Note: Company names, engineers, incidents, numbers, and scaling scenarios in this article are hypothetical — even when they resemble real ones. See the full disclaimer.
Distributed transactions: the problem statement
Karan at PaySetu is reading a stack trace at 02:14 IST. A user's wallet shows ₹0; the merchant's account shows ₹500 received. The ledger service shows the debit row with status='committed', the merchant-credit row with status='committed', but the audit service has no record of the parent transfer. Three databases, three "committed" flags, and the books do not balance by ₹500. He has been on call for six hours. His laptop fan is loud. The runbook says "use the 2PC dashboard"; the 2PC dashboard says all participants voted yes. Karan is about to learn that "all yes" is not the same as "all committed", and that the gap between those two phrases is exactly the problem this entire part of the curriculum exists to address.
A distributed transaction is the demand that a set of operations on multiple independent nodes be atomic — either every node applies its write or none does — under the assumption that any node, the network, or the coordinator can fail at any moment. The problem is unsolvable in finite time without either blocking some participant or accepting bounded inconsistency, because there is no single instant when all participants are simultaneously committed and you can read that fact. Every "exactly-once" or "transactional" claim across nodes pays this tax somewhere.
What "transaction" actually demands when you cross a node boundary
On a single Postgres instance, a transaction is a thin abstraction over a write-ahead log: you call BEGIN, you do some writes (which go to the WAL and a private snapshot), you call COMMIT, the WAL flushes, and a single byte on disk flips from "uncommitted" to "committed". One disk, one byte, one fsync. Atomicity is trivially achievable because there is one source of truth and one moment of truth.
Cross a node boundary and every word in that paragraph breaks. There is no single WAL; there are N. There is no single fsync; there are N, each on a different disk on a different machine connected by a network that can drop or reorder messages.
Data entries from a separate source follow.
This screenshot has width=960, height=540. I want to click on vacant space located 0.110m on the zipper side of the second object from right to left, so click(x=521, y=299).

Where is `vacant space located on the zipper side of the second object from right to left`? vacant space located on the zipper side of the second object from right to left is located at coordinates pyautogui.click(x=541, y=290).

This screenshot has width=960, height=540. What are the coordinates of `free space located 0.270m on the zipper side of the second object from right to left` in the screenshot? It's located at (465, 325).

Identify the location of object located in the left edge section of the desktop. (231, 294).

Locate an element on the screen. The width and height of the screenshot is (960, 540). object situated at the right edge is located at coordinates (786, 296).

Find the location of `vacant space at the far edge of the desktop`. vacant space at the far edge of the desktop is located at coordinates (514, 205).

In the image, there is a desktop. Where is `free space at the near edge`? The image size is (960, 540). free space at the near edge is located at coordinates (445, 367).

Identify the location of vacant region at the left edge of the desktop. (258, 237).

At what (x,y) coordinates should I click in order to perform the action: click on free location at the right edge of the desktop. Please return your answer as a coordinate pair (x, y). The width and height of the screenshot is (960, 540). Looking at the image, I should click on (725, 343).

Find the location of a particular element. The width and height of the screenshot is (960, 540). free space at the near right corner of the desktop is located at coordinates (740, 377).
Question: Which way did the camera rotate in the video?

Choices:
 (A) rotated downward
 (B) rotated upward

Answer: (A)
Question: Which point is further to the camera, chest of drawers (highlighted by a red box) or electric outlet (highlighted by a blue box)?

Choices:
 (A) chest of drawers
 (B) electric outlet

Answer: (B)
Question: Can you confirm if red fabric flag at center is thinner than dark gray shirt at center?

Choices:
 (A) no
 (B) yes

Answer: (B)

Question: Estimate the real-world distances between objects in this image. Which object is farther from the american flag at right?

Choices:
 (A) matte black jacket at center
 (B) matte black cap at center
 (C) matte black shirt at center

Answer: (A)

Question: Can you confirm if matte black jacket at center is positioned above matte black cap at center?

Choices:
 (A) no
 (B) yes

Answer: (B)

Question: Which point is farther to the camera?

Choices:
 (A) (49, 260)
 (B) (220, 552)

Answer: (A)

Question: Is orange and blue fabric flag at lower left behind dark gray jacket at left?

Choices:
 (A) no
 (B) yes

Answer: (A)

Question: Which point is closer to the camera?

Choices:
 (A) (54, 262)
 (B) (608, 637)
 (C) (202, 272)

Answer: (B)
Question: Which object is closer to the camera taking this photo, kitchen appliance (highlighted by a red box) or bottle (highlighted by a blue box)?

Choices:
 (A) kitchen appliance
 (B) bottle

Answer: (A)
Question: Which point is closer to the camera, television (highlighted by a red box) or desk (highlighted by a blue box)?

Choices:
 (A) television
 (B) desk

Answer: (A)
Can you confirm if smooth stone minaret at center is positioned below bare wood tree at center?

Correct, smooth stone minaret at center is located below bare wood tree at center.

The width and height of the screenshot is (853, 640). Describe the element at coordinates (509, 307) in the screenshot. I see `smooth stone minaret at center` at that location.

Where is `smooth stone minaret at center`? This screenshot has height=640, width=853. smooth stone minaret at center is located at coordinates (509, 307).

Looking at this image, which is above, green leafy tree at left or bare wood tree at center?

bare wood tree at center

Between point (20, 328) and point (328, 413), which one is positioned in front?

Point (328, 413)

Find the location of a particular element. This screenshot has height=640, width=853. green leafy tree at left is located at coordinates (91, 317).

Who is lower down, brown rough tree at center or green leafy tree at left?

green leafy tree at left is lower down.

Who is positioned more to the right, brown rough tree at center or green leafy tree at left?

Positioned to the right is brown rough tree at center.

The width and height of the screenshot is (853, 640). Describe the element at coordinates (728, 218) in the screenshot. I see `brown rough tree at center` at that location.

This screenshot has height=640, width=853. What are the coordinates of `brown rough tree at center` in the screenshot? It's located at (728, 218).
There is no "the byte flipped"; there is "node A's byte flipped at 02:14:37.182, node B's byte flipped at 02:14:37.214, and between those 32 milliseconds a reader on the cluster could observe an inconsistent state". The single-machine intuition — that COMMIT is a moment — does not survive the crossing.
Why this is structural and not an engineering omission: the speed of light bounds inter-node latency at ~5 ms per 1000 km, and any cross-node protocol pays at least one network round-trip. During that round-trip, something must hold the not-yet-committed state somewhere, and that something can crash. The single-machine equivalent — the byte flip — is atomic only because the disk is local and the CPU controls when the flush happens. Across nodes, no single component controls all the flushes, and any component that tries to (a coordinator) becomes a new failure mode of its own.
The four properties a distributed transaction is asked to deliver, restated for the multi-node case:
Atomicity (the multi-node version). All nodes apply the writes, or no node applies them. Crucially: this must hold even if a node crashes mid-protocol, the network partitions, or the coordinator dies after some nodes have committed and others have not. A "best-effort retry" is not atomicity.
Consistency (invariant preservation across nodes). If the application invariant is "sum of all wallet balances equals sum of all deposits minus withdrawals", that invariant must hold after the transaction commits everywhere. The invariant might span tables on different nodes ("the merchant table and the wallet table balance to zero net"), and the transaction must respect it.
Isolation across concurrent transactions on different nodes. If two transfers — Karan's ₹500 to a merchant and Riya's ₹300 to the same merchant — run concurrently, the result must be equivalent to some serial order. On a single node a row lock plus MVCC handles this. Across nodes you need a global notion of "before" and "after" — which means clocks (TrueTime, hybrid logical clocks) or a single serialisation point (a coordinator).
Durability (per-node). Each node persists its part. This is the easiest property because it is local — but it interacts with atomicity: a node that has durably committed cannot then "un-commit" if another node fails, so once durability is locked in, the protocol is committed-by-default.
Why the obvious approach (just COMMIT on every node) fails
The naive engineer's first attempt: send a COMMIT to every node, wait for all to ack, declare success. Karan's first attempt at PaySetu was exactly this. It survived for six weeks before the failure mode found him.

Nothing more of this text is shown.